#### Raw data
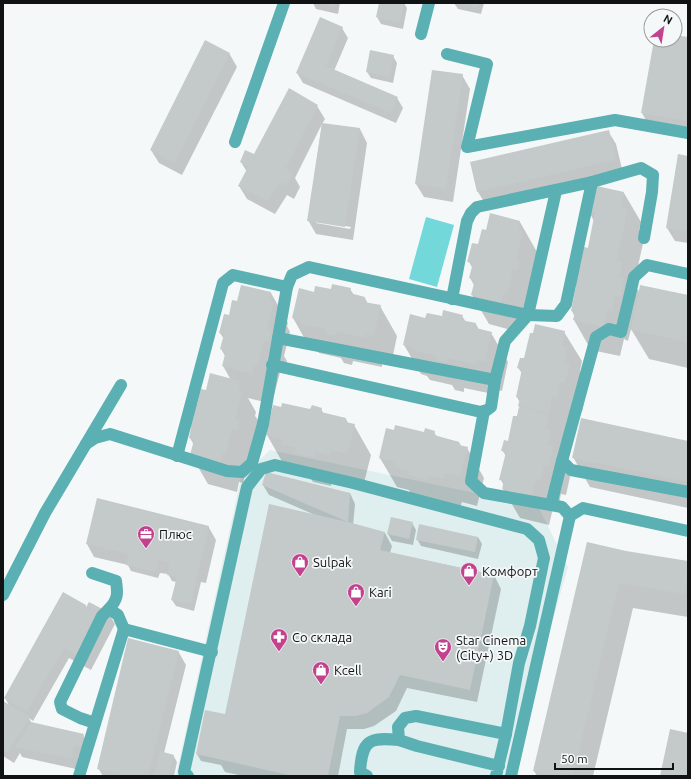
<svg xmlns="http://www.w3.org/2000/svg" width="691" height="779" font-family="Ubuntu,sans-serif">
  <rect width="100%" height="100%" fill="#f4f8f8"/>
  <!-- built -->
  <path fill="#dfeeee" d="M 270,450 L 538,506 L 568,567 L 508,776 L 176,776 L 241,478 Z"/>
  <!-- green -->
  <path fill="#73d8da" d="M 426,217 L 454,225 L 437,287 L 409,279 Z"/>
  <!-- shadow -->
  <g fill="#0003" fill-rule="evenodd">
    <path d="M 313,3 L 340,3 L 338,14 L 316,9 Z"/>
    <path d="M 380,3 L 404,3 L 407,8 L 403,29 L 381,24 L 377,17 Z"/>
    <path d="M 454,3 L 484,3 L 481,14 L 458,9 Z"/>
    <path d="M 342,28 L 348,38 L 334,71 L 397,98 L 403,108 L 396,123 L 303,83 L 297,73 Z"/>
    <path d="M 675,36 L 688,38 L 688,133 L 649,126 L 642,113 L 655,40 L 675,40 Z"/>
    <path d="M 229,53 L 237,67 L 182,175 L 159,163 L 151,150 Z"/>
    <path d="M 393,56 L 397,63 L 393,83 L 371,78 L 367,72 Z"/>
    <path d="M 462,75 L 470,89 L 453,202 L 424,197 L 416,184 Z"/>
    <path d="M 317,106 L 325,119 L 322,124 L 360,129 L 367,143 L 353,240 L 316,234 L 308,220 L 322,124 L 295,178 L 300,187 L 294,199 L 287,195 L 275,214 L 247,199 L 239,186 L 247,172 L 241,162 L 254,155 ZM 316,221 L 351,227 L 350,229 L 316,223 Z"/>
    <path d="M 608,131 L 616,144 L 623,173 L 486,205 L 478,192 L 471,163 Z"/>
    <path d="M 688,157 L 688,243 L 675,241 L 667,228 Z"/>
    <path d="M 624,193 L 641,222 L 639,230 L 644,239 L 634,284 L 640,293 L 688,296 L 688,368 L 649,359 L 631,329 L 628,341 L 624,339 L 620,356 L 591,350 L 574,320 L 575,317 L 572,311 L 577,287 L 573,282 L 588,249 L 594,221 L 588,210 Z"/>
    <path d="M 520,222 L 537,252 L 534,299 L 518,332 L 489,324 L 472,295 L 474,285 L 470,278 L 473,269 L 469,262 L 487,231 Z"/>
    <path d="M 242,286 L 271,293 L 288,323 L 287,326 L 290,332 L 284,356 L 287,361 L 285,370 L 281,369 L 274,395 L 269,403 L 248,398 L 256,412 L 255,416 L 259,421 L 243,483 L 239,482 L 237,492 L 208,484 L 191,455 L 194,445 L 190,438 L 192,428 L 188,421 L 206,391 L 231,380 L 223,366 L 225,356 L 221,349 L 224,339 L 220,333 L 238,302 Z"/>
    <path d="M 350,289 L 354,295 L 365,298 L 368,304 L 380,306 L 397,336 L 391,365 L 382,363 L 382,367 L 353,361 L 352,365 L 344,363 L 341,358 L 319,353 L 316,349 L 310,348 L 293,318 L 315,293 Z"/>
    <path d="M 462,316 L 466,322 L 476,324 L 479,330 L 491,333 L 508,362 L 502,391 L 494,389 L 493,394 L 464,388 L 464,392 L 455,390 L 452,385 L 430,380 L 427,376 L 421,374 L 404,345 L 426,319 Z"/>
    <path d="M 564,332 L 582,361 L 580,371 L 584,378 L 586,394 L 582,412 L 577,411 L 566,470 L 570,477 L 566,495 L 561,494 L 558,509 L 553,508 L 549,525 L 520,518 L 503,489 L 504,486 L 501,480 L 506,456 L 502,450 L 509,442 L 517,418 L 520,403 L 517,397 L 522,373 L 518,368 L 525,360 Z"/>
    <path d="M 282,408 L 311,411 L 321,409 L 324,414 L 346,419 L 348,423 L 354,425 L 371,455 L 364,483 L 332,481 L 331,486 L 313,482 L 309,476 L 284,465 L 267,435 Z"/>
    <path d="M 395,431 L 424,434 L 434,432 L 437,437 L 459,442 L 461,446 L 467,448 L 484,478 L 477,506 L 462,502 L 460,508 L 412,496 L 409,490 L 397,487 L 380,458 Z"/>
    <path d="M 688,442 L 688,508 L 590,487 L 573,457 Z"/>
    <path d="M 263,485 L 350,493 L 355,504 L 353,526 L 385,533 L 392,546 L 390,553 L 494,575 L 501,589 L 477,702 L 407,688 L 396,711 L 374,726 L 364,729 L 347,729 L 338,776 L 243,776 L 225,772 L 221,765 L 201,761 L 197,754 L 206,711 L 226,716 L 315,515 L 269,495 Z"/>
    <path d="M 412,523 L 416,530 L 413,545 L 392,541 L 388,534 Z"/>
    <path d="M 208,526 L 216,540 L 206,583 L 201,582 L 194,611 L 176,606 L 172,600 L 176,582 L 172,581 L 168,574 L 160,573 L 158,578 L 131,571 L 128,565 L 94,557 L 87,544 Z"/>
    <path d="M 478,537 L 482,544 L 478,559 L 421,546 L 417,539 Z"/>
    <path d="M 626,552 L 688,562 L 688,617 L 633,608 L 593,776 L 537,776 L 534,771 Z"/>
    <path d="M 63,593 L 87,607 L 109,614 L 115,624 L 91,670 L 69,658 L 33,721 L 29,718 L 32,724 L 83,735 L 89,745 L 87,756 L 79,755 L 76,769 L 22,757 L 20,753 L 14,763 L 3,756 L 3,703 L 10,707 L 5,698 Z"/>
    <path d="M 178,651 L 186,665 L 164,753 L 173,755 L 177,762 L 174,776 L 103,776 L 98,768 Z"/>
  </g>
  <!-- building -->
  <g fill="#c4c9c9">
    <path d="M 317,3 L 335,3 L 334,7 Z"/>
    <path d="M 379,3 L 404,3 L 400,23 L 376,17 Z"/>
    <path d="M 458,3 L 479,3 L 477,8 Z"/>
    <path d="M 320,17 L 343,27 L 326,66 L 398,97 L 391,113 L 296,73 Z"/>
    <path d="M 675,35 L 688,37 L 688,121 L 641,113 L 654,40 L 675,40 Z"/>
    <path d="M 205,40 L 230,53 L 175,163 L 150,150 Z"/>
    <path d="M 370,50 L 394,55 L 389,77 L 366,72 Z"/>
    <path d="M 432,70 L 463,74 L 446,189 L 415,184 Z"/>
    <path d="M 289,88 L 318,105 L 286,168 L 293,173 L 286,186 L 279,182 L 268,201 L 238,186 L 248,167 L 240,162 L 245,150 L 254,154 Z"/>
    <path d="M 322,123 L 360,128 L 345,227 L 307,221 Z"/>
    <path d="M 609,130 L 616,160 L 477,192 L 470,162 Z"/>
    <path d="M 678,154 L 688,156 L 688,232 L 666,228 Z"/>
    <path d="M 592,185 L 624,192 L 621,207 L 628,209 L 617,260 L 622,262 L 619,277 L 624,278 L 620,297 L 615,296 L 612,311 L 607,310 L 603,327 L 573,320 L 575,312 L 571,311 L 584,247 L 588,248 L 595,212 L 587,210 Z"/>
    <path d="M 490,213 L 520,221 L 518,230 L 523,231 L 516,259 L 520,260 L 517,270 L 513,269 L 507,294 L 503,294 L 501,303 L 471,295 L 475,280 L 469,278 L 473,263 L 467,262 L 472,243 L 478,244 L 482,229 L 486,230 Z"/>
    <path d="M 332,284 L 351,288 L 350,293 L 365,297 L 364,302 L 381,305 L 374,336 L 366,334 L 365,338 L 336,332 L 336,336 L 325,334 L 326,329 L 300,324 L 301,320 L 292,318 L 299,288 L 314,292 L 315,286 L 331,289 Z"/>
    <path d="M 241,285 L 271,292 L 269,300 L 274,302 L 267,330 L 271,331 L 268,341 L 264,340 L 257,366 L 254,365 L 252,374 L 222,366 L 226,351 L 220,349 L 224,334 L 219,333 L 224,314 L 229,315 L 232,300 L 237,301 Z"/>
    <path d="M 640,285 L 688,295 L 688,342 L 631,330 Z"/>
    <path d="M 443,310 L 463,315 L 461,320 L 476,323 L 476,328 L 492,332 L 485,362 L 477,360 L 476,365 L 448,358 L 447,362 L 437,360 L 437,356 L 412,350 L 412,347 L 403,345 L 410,314 L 425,318 L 427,313 L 442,316 Z"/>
    <path d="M 535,324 L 565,331 L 562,346 L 567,347 L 564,362 L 570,364 L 565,383 L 560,382 L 557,397 L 552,396 L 549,413 L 518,406 L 520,398 L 516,397 L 522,369 L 517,368 L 520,358 L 524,358 L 530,333 L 533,333 Z"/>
    <path d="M 210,373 L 240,381 L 238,389 L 242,391 L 235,419 L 239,420 L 237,430 L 232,429 L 226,454 L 223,453 L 220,463 L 190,455 L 194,440 L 189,438 L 192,423 L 187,422 L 192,402 L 197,404 L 201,389 L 206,390 Z"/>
    <path d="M 282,403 L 310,409 L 312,405 L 322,408 L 321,412 L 346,418 L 345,422 L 355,424 L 347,454 L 332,450 L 330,456 L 315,452 L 314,457 L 295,453 L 296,448 L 281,444 L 282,439 L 266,435 L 273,405 L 281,407 Z"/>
    <path d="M 519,407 L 549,414 L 546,429 L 551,430 L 548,445 L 553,447 L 549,466 L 544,465 L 541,480 L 536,479 L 532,496 L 502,489 L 504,481 L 499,480 L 506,452 L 501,451 L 504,440 L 508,441 L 513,416 L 517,416 Z"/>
    <path d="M 581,418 L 688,441 L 688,482 L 572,458 Z"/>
    <path d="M 395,425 L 424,432 L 425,428 L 435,431 L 434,435 L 459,442 L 459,445 L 468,447 L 460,477 L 445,473 L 444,479 L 429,475 L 427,480 L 408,475 L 409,470 L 394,467 L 395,462 L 379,458 L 386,428 L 394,430 Z"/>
    <path d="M 266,472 L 350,493 L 348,522 L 385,532 L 380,550 L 494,575 L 470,690 L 400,675 L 389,697 L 367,713 L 356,716 L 340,716 L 328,776 L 293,776 L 196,754 L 205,710 L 225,714 L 269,504 L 348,522 L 262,485 Z"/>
    <path d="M 97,498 L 209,526 L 191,604 L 171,600 L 177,577 L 167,575 L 170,563 L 158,560 L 155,572 L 126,565 L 129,554 L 86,544 Z"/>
    <path d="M 391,517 L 413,522 L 409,539 L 387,534 Z"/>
    <path d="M 419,524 L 478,537 L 475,552 L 416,540 Z"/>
    <path d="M 587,542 L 626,551 L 688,561 L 688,576 L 684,594 L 619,583 L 573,776 L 553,776 L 533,771 Z"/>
    <path d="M 63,592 L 86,605 L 82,615 L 89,602 L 110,613 L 85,660 L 64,649 L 27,711 L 4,698 Z"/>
    <path d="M 128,638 L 179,651 L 148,776 L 129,776 L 97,769 Z"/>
    <path d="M 3,701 L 30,717 L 8,753 L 3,750 Z"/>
    <path d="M 31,722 L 84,734 L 81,747 L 74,745 L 71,759 L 15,747 Z"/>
    <path d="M 670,729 L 688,733 L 688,776 L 660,776 Z"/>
    <path d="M 160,751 L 174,755 L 169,776 L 154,776 Z"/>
  </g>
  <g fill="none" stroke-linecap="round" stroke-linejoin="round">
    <!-- minor -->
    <g stroke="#5ab0b2" stroke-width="12">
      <path d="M 421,34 L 429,3"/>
      <path d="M 447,54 L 487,64 L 467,147 L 615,120 L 688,133"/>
      <path d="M 235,142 L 284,3"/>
      <path d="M 688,274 L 647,265 L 634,277 L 621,332 L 609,329 L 596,337 L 562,461 L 571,470 L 688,492"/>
      <path d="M 452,299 L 467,221 L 471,213 L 477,207 L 592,182 L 641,168 L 653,175 L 652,192 L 644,238"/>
      <path d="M 278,338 L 495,380"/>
      <path d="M 272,365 L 481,412 L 487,410 L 491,407 L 495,380 L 505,341 L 528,315 L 556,191"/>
      <path d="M 484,411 L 471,481 L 484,493 L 562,507 L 570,516"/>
      <path d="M 86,444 L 95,438 L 110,434 L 227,471 L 242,472 L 252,463 L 263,424 L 287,287 L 292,275 L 309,267 L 528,315 L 557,316 L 566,304 L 592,182"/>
      <path d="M 177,456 L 223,283 L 233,275 L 287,287"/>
      <path d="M 551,505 L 562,461"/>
      <path d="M 92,573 L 116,581 C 118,594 118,599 109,609"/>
      <path d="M 3,595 L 45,513 L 121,385"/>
      <path d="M 95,723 L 80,718 L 62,709 L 60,702 L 102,616 L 109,609 L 118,615 L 124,629 L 212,652"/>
      <path d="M 79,776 L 124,629"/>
      <path d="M 188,776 L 184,772 L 247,487 L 261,469 L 275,465 L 353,483 L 527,529 L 539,540 L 544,558 L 530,626 L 519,663 L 506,734"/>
      <path d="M 367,776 L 360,772 C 362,740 369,737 399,740"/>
      <path d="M 496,776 L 506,734 L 416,716 L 405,718 L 398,727 L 399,740 L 417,746 L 499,766"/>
      <path d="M 511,776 L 570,516 L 583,508 L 688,531"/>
    </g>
  </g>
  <!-- icons -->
  <defs>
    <g id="office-pin" transform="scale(0.9)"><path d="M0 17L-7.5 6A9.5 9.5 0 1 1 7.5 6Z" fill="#c2428e" stroke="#f4f8f8"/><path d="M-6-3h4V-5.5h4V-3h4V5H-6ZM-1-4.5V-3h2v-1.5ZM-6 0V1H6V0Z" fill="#fff"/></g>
    <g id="shop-pin" transform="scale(0.9)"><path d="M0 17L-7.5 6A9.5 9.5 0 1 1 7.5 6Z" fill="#c2428e" stroke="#f4f8f8"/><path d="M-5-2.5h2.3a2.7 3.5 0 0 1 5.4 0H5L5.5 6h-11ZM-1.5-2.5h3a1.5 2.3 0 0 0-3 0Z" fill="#fff"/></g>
    <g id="pharmacy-pin" transform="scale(0.9)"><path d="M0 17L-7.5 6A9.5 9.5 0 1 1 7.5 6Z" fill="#c2428e" stroke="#f4f8f8"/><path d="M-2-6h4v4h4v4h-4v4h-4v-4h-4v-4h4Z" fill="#fff"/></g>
    <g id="theatre-pin" transform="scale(0.9)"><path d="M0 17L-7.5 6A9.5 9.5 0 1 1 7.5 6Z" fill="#c2428e" stroke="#f4f8f8"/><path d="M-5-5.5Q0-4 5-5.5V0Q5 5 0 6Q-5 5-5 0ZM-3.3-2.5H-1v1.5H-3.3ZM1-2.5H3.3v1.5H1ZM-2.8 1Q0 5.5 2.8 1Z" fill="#fff"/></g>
  </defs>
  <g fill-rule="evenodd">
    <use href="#office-pin" x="146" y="534"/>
    <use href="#shop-pin" x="300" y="562"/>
    <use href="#shop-pin" x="469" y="571"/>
    <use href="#shop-pin" x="356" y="592"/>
    <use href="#pharmacy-pin" x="279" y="637"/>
    <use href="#theatre-pin" x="443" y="647"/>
    <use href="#shop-pin" x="321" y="670"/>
  </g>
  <g text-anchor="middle" stroke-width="3.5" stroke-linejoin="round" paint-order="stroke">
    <!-- poi labels -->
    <g font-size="13" fill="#111213" stroke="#f4f8f8" text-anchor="start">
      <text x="159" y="539">Плюс</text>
      <text x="313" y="567">Sulpak</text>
      <text x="482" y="576">Комфорт</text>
      <text x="369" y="597">Kari</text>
      <text x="292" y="642">Со склада</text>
      <text x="456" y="645">Star Cinema<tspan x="456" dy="15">(City+) 3D</tspan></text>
      <text x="334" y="675">Kcell</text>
    </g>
  </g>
  <!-- border -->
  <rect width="691" height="779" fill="none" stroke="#111213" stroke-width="8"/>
  <!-- north arrow -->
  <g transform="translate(663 28) rotate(30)"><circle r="19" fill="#f4f8f8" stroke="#999c9c"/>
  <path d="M0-3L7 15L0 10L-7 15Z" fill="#c2428e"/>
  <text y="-6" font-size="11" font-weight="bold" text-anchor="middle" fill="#111213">N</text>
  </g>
  <!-- scale -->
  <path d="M555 763v6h118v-6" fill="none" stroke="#111213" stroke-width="2"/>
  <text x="561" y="763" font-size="12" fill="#111213" stroke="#f4f8f8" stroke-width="3" paint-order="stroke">50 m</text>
</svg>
########
▶ **What the task asks**
Take every line above that includes "middle" and list it.

▶ **Written response**
  <g text-anchor="middle" stroke-width="3.5" stroke-linejoin="round" paint-order="stroke">
  <text y="-6" font-size="11" font-weight="bold" text-anchor="middle" fill="#111213">N</text>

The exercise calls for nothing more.